Pavel Hoffmann after the liberation in 1945
Pavel Hoffmann after the liberation in 1945
photo: archiv pamětníka

Pavel Hoffmann was born on the 20th of March in 1939 in Prague as an only child of a Jewish family. In June of 1942, several days after the assasination of the Acting Reich-Protector, Reinhard Heydrich, Pavel’s father, Jan Hoffmann, was executed by the Gestapo at the execution grounds in Kobylisy.
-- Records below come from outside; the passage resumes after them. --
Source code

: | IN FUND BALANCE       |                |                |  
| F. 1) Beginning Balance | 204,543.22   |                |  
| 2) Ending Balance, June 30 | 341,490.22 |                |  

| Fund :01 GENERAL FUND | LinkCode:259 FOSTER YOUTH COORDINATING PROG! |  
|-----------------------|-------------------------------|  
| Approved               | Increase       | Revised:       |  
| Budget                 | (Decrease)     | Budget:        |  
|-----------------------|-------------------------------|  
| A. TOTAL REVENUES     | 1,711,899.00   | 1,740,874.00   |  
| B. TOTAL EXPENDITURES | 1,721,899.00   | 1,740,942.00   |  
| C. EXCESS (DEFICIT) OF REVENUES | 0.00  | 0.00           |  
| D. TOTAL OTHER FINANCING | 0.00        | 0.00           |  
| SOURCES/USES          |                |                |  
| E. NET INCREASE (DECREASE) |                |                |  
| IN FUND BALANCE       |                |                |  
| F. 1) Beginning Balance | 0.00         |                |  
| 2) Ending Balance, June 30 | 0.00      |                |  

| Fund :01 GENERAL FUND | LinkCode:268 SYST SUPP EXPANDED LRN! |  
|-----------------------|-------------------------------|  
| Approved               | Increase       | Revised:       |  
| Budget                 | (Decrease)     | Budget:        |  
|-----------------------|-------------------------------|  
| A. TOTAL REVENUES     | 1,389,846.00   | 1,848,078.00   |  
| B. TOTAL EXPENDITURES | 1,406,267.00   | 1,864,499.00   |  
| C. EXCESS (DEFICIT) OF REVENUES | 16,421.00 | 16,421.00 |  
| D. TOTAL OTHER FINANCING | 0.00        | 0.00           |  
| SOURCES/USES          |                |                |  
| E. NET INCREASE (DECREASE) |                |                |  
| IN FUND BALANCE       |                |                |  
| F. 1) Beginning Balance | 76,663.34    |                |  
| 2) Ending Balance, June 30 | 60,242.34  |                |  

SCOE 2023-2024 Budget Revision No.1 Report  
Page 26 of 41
Three months later, Jan’s parents were deported to the Terezín ghetto and later to Auschwitz where they perished. In July 1943, Pavel and his mother Alžběta were deported to Terezín as well; his mother died three weeks later. Pavel remained there as an orphan for nearly two more years. In February 1945, Pavel was taken into a humanitary convoy which took the Terezín prisoners to the town of St. Gallen in Switzerland. He returned to Czechoslovakia in the same year. At first, he was cared for by an uncle from his mother’s side, later, he moved to his aunt to Eastern Slovakia where he lived until he was seventeen. After having graduated from secondary school in 1956, he left for Prague to study at the Czech Technical University. In 1968, after second exchange stay, he got a job in West Germany where he moved with his family shortly before the August 1968 occcupation. In the 1990’s, he started his own business. He still lives (as of April 2021) with his family in Reutlingen in Germany.